I am still pretty new to neural networks and pytorch. Now that my Neural Net seems to be computing pretty great results, I am having a problem with the interpretation of the losses (training loss seems to be always higher than validation loss).
But first, here is the information about the data I have been working with:
3d CT images (so only one channel)
always same sizes for height (512) and width (512)
varying size for depth
Output should be denoised images.
Since the images of course are too big to train with the whole image, I had to work with patches and took the same number of random sample patches from each image.
For training I am using the sample patches of 47 images and for validation of 12 images.
In order to be able to compare the losses obtained during training and validation to the testing loss of the complete images, I would like to have loss plots that show the average loss per voxel (this also makes sense to me since the images are not the same sizes in depth)
Now I already tried setting reduction=‘sum’ and adding all mini-batch losses which in the end of each epoch are devided by the whole number of training-patches or validation-patches and then devided by the number of voxels per patch.
But somehow this always gives me a higher loss for training than for validation. Especially for the first Epoch, the loss is easily 10 times higher for training.
I already tried a lot of loss calculations, but nothing seems right. Could someone please try to help me out?
Could you post the loss calculation and in particular how the average loss per voxel is calculated?
You can sometimes observe a higher training loss compared to the validation loss, if e.g. dropout is used and the training model has thus less capacity.
However, a 10x increase seems too large.
Since I didn’t use any dropout, I guess something about my calculation is very off.
In the end I thought calculating how far off my resulting images are from the groundtruth by using L1 and L2 distance per Voxel as such example (in order to be able to compare statistics of different images, with different sizes, to each other):
Image groundtruth g
Image output o
–> images as numpy arrays:
abs_difference = np.absolute(g-o)
l1 = np.mean(abs_difference)
l2 = np.sqrt(np.mean(abs_difference*abs_difference))
If my idea is completely off, please tell me.

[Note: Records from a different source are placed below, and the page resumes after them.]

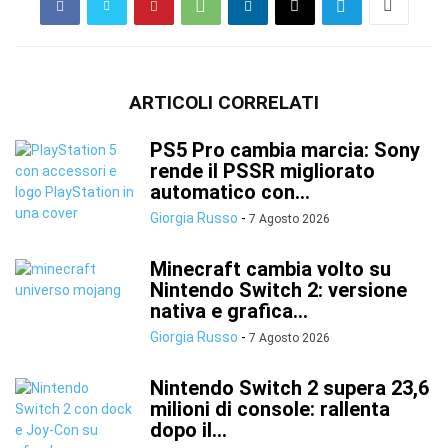
ARTICOLI CORRELATI
PS5 Pro cambia marcia: Sony
rende il PSSR migliorato
automatico con...
Giorgia Russo
-
7 Agosto 2026
Minecraft cambia volto su
Nintendo Switch 2: versione
nativa e grafica...
Giorgia Russo
-
7 Agosto 2026
Nintendo Switch 2 supera 23,6
milioni di console: rallenta
dopo il...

So now I switched to L1Loss, because I realized my mistake and MSELoss will not work per voxel if I don’t want to implement my own loss function (should have realized that earlier).

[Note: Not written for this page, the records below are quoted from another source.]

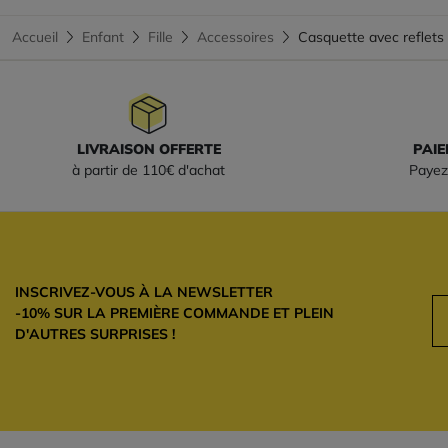
Accueil
Enfant
Fille
Accessoires
Casquette avec reflet
LIVRAISON OFFERTE
PAIE
à partir de 110€ d'achat
Payez
INSCRIVEZ-VOUS À LA NEWSLETTER
-10% SUR LA PREMIÈRE COMMANDE ET PLEIN
D'AUTRES SURPRISES !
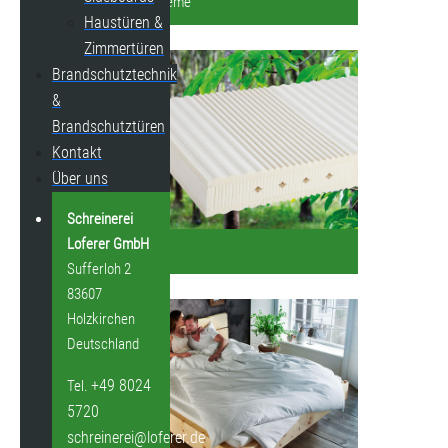
Schlafsysteme
Haustüren &
Zimmertüren
Brandschutztechnik
&
Brandschutztüren
Kontakt
Über uns
Schreinerei
Loferer GmbH
Matratzen
Sufferloh 2
83607
Holzkirchen
Deutschland
+49 8024
Tel.
5720
schreinerei@loferer.de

Still with L1Loss and reduction=‘sum’, and summing all losses of one epoch, then dividing them by (‘number of training or validation patches’ times ‘number of voxels per patch’) gives me a loss twice as high for training than validation in the beginning. Is this problematic? It is becoming better fast though (similar values for training and validation).
If you are accumulating the training loss for the complete epoch and calculate the average at the end of each epoch, the training loss might be higher, since your model was trained during the epoch.
E.g. the first batch might yield a training loss of 100, while the last batch yields 10. While the validation loss would be calculated using the “trained” model, the training loss would be the average of the complete epoch.
To verify it, you could recalculate the training loss after each epoch and compare it to the validation loss.